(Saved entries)
######
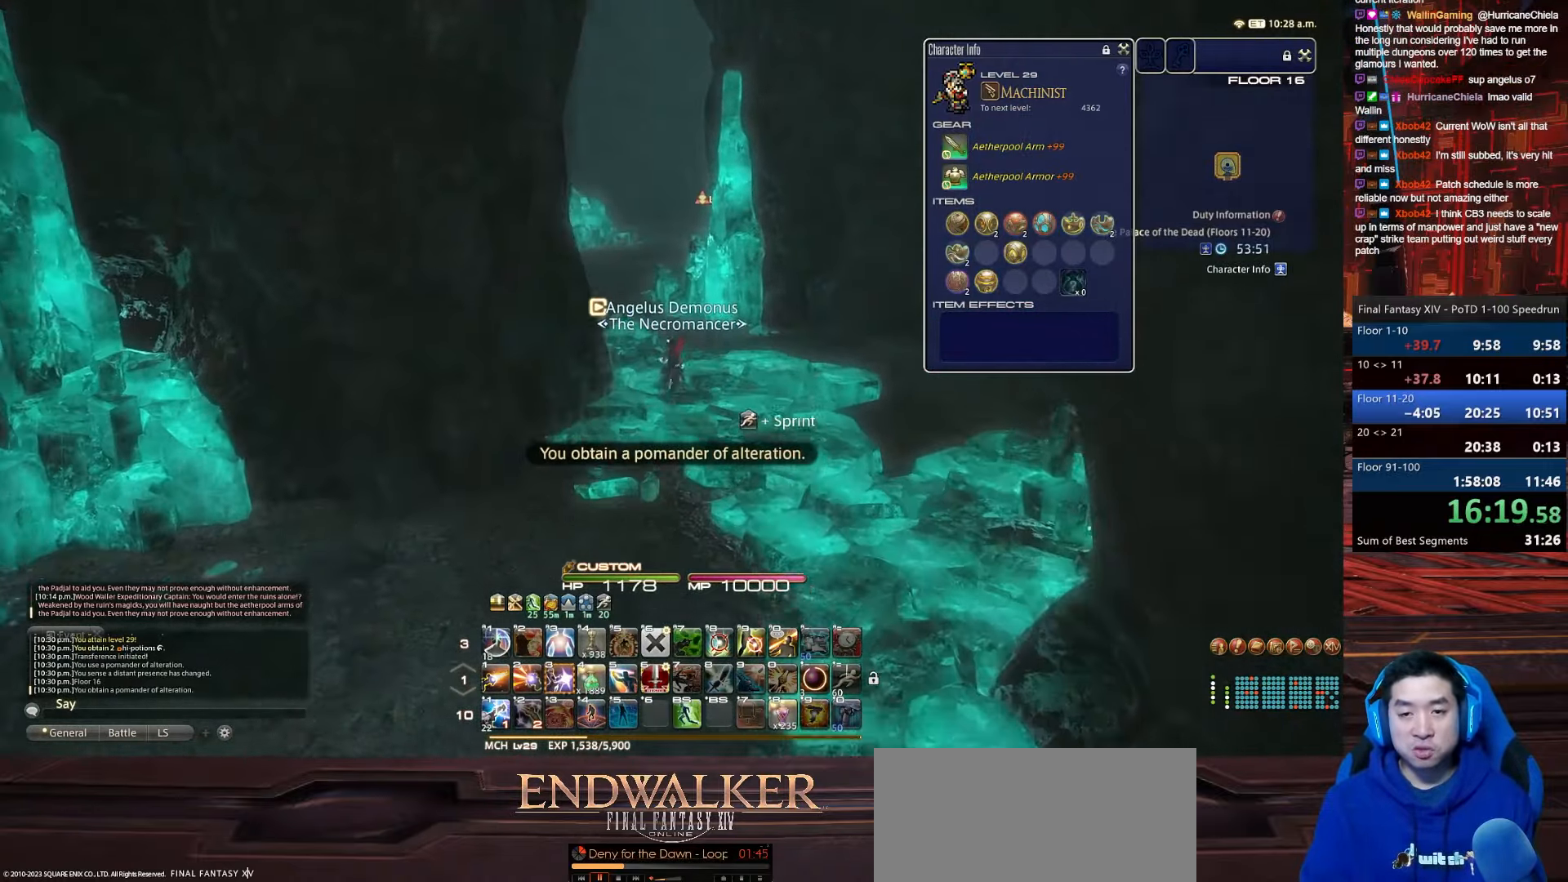
{"keys": ["a", "w"], "events": [[434, "a", "down"]]}
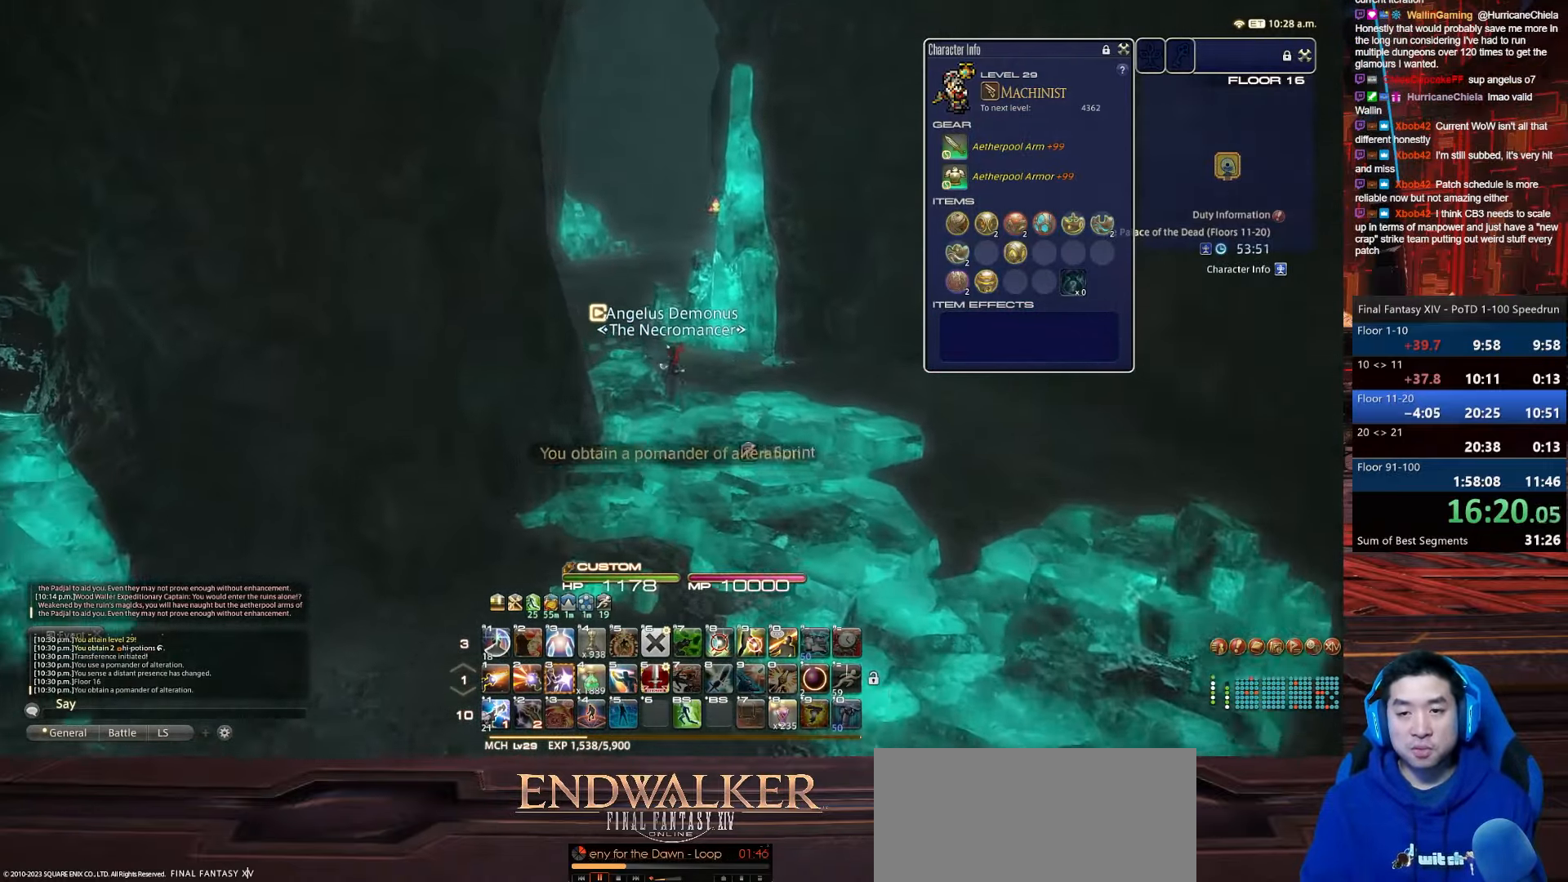
{"keys": ["a", "rbracket", "w"], "events": [[133, "rbracket", "down"]]}
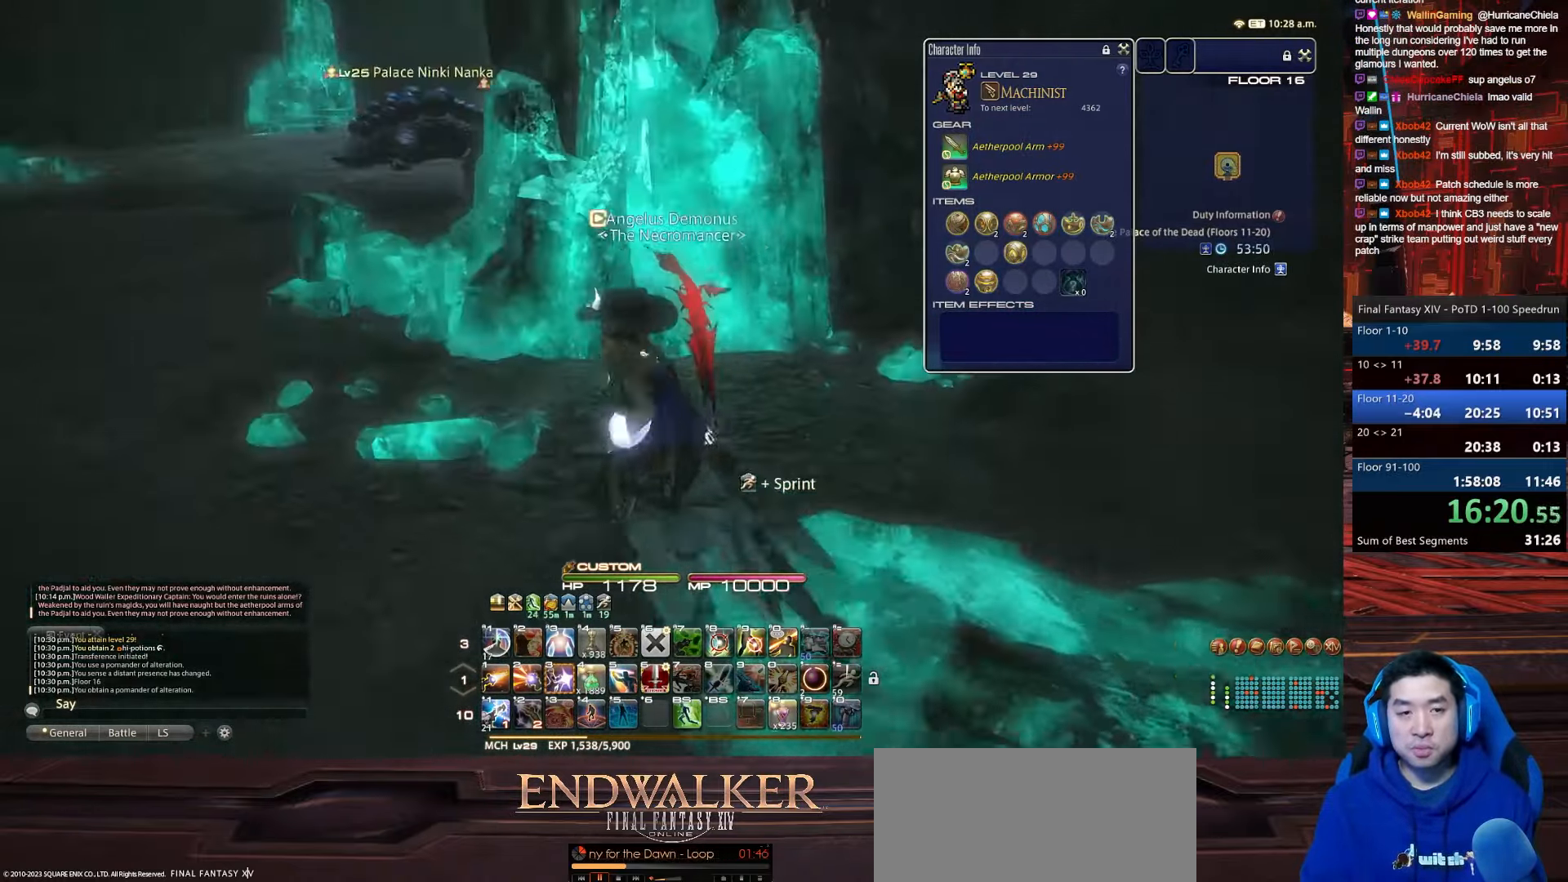
{"keys": ["a", "alt_r", "space", "w"], "events": [[167, "space", "down"], [267, "rbracket", "up"], [467, "alt_r", "down"]]}
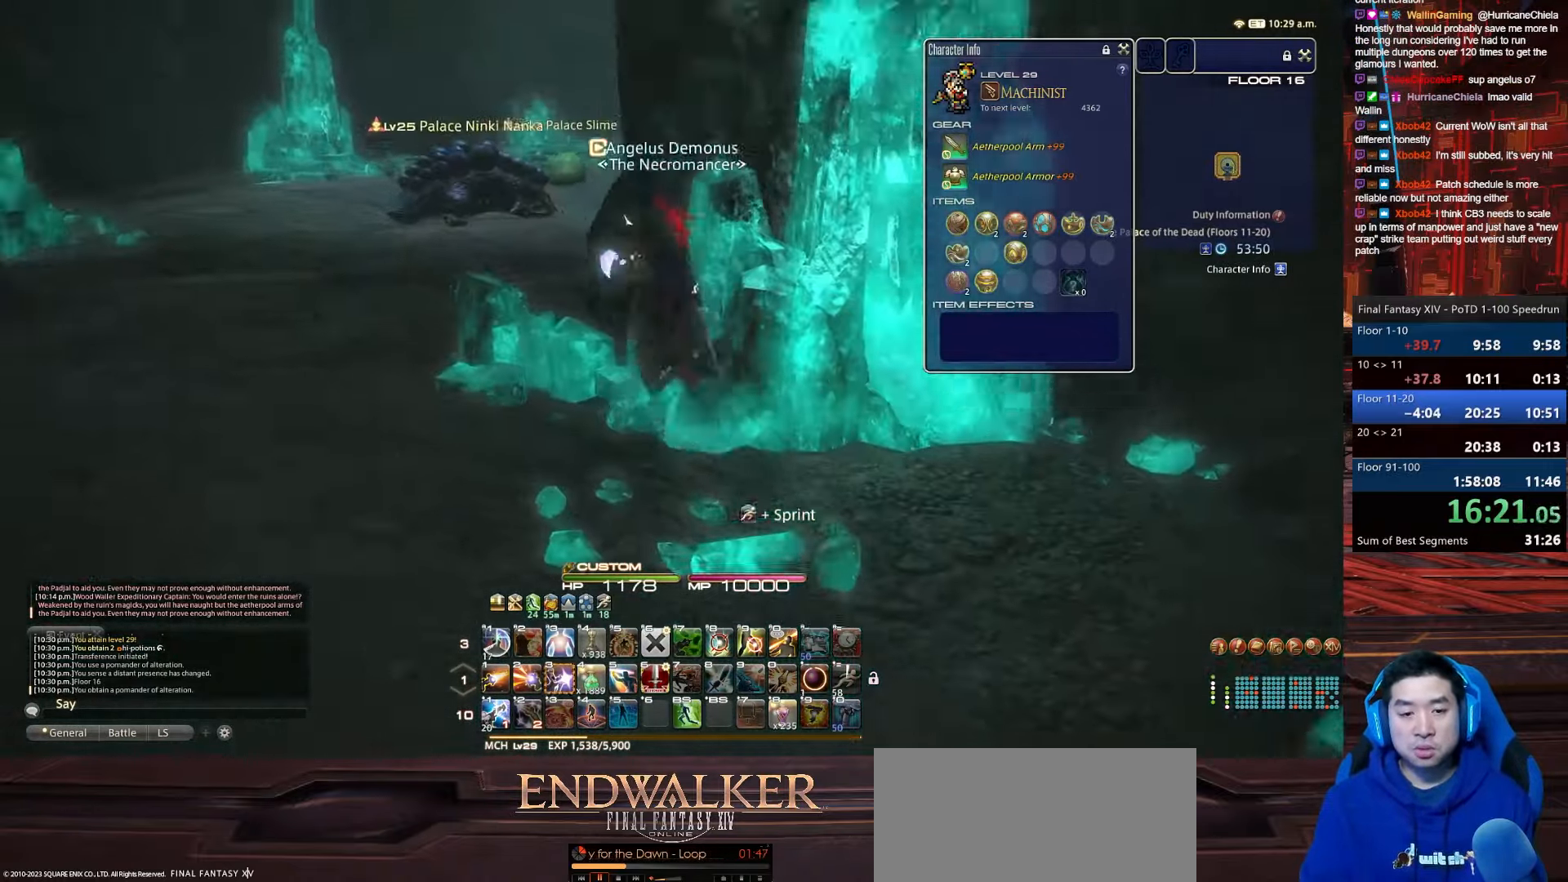
{"keys": ["f4", "w"], "events": [[166, "space", "up"], [200, "a", "up"], [233, "f4", "down"], [467, "alt_r", "up"]]}
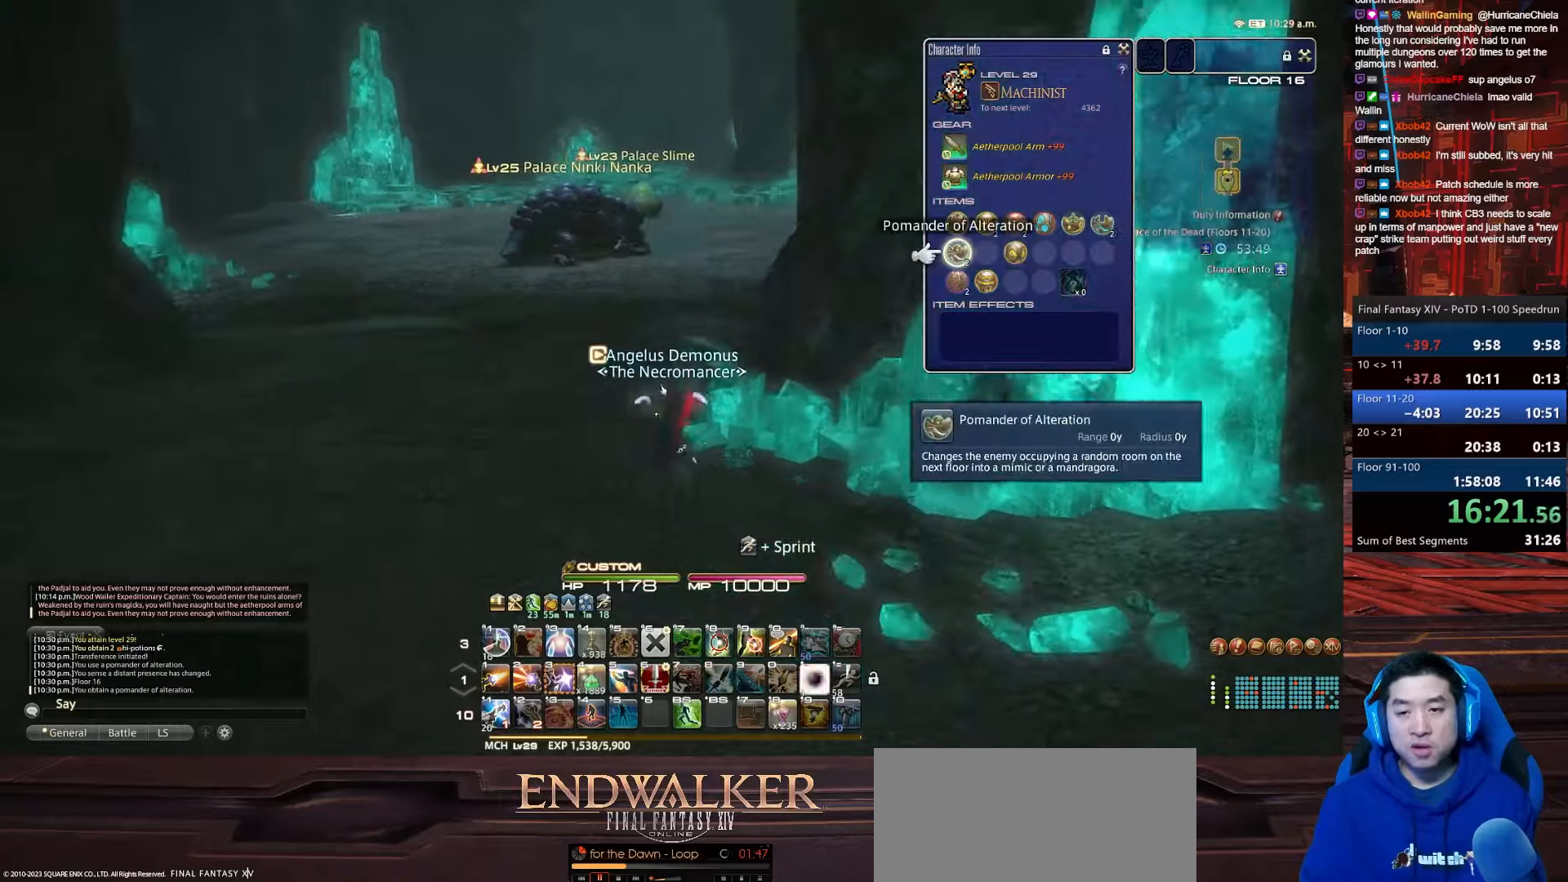
{"keys": ["e", "o", "w"], "events": [[34, "e", "down"], [134, "f4", "up"], [267, "o", "down"]]}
######
*Work request:* Before printing the records again, strip out the pictures; change nothing else.

*Output for this exercise:*
{"keys": ["a", "w"], "events": [[434, "a", "down"]]}
{"keys": ["a", "rbracket", "w"], "events": [[133, "rbracket", "down"]]}
{"keys": ["a", "alt_r", "space", "w"], "events": [[167, "space", "down"], [267, "rbracket", "up"], [467, "alt_r", "down"]]}
{"keys": ["f4", "w"], "events": [[166, "space", "up"], [200, "a", "up"], [233, "f4", "down"], [467, "alt_r", "up"]]}
{"keys": ["e", "o", "w"], "events": [[34, "e", "down"], [134, "f4", "up"], [267, "o", "down"]]}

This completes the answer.